A common 12-layer digital functional core blueprint will standardise data, integration, security and controls across the group, while allowing individual businesses ownership of their platforms. Governance, audit trails and human-in-the-loop controls will be embedded by design to ensure that faster execution and greater autonomy do not compromise safety, compliance or trust.
Execution will be driven by small, cross-functional “pods” with single ownership and clearly measurable goals. These teams will move from experimentation to scaling and then stable operations, supported by continuous data, operations, governance, learning and automation flywheels.
Ambani said the same logic of AI-led productivity could be applied beyond the group. “Just as we can drive a 10x improvement in velocity, efficiency, quality and outcomes by AI-transforming our workflows, we can also achieve a 10x impact on India through our businesses and philanthropic initiatives,” he said.
The manifesto invites employees to contribute ideas on deploying AI across Reliance’s portfolio, ranging from telecom and retail to energy, materials, life sciences, financial services, media and philanthropy. Ambani pointed to the potential to leverage platforms such as Reliance Jio, with over 500 million subscribers, and the country’s largest retail network to expand AI access and adoption at scale.
He also flagged opportunities in AI-powered discovery of new materials, green energy solutions, healthcare and education breakthroughs, and more inclusive financial services.

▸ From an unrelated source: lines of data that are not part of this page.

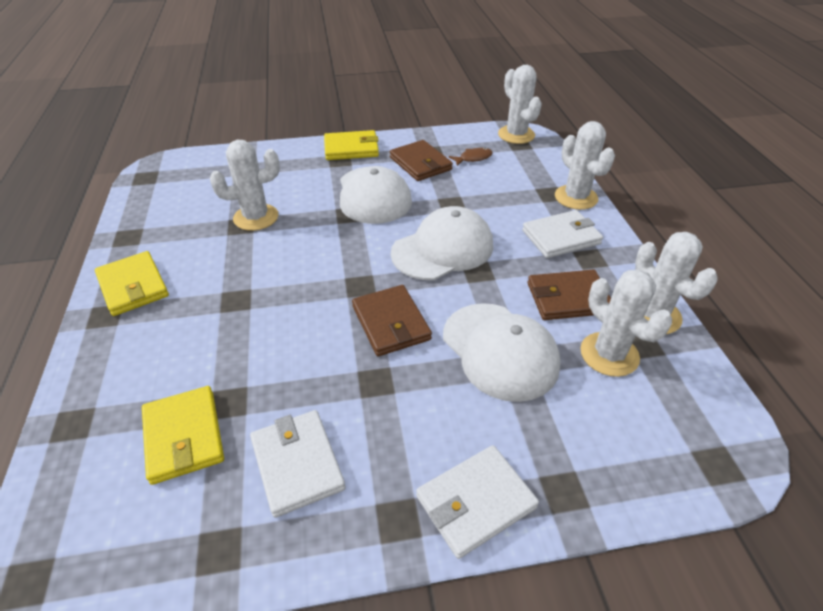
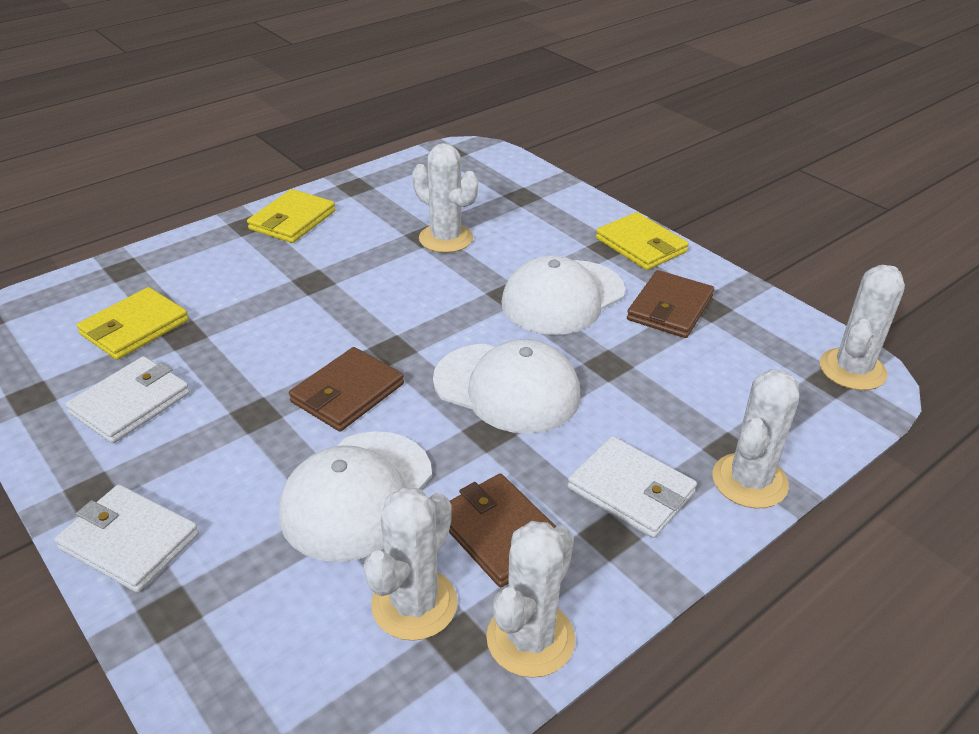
camera: 60 degrees right, 5 degrees down
(473, 158) = (736, 348): brown fish -> none

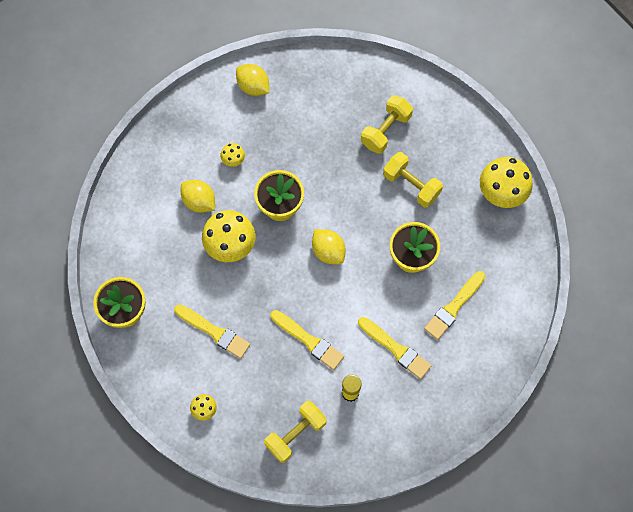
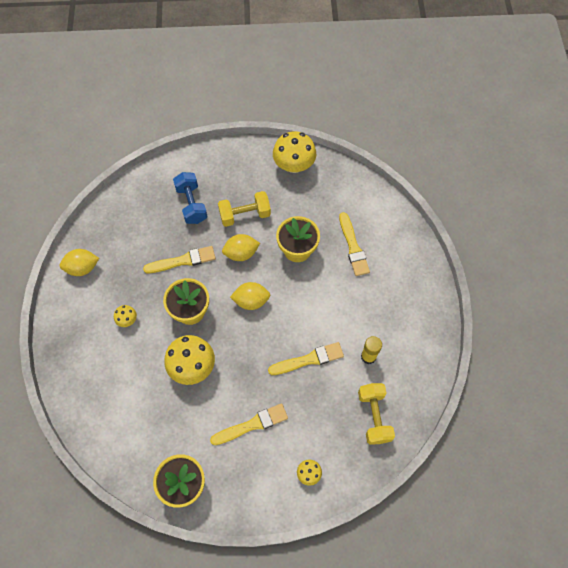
camera: 55 degrees left, 5 degrees down
(199, 202) = (140, 367): yellow lemon -> yellow lemon (241, 253)
(385, 130) = (191, 204): yellow dumbbell -> blue dumbbell
(396, 349) = (357, 304): yellow brush -> yellow brush (183, 261)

Indigenous AI hardware, robotics and energy-efficient systems were highlighted as areas where Reliance could contribute to technological self-reliance while improving efficiency and sustainability.
The group’s philanthropic arm, Reliance Foundation, will also be part of the push, with Ambani asking how AI could further enhance its work in healthcare, education, rural transformation, disaster mitigation, culture and conservation.
Ambani has invited employees to submit suggestions between January 10 and January 26, after which the manifesto will be finalised.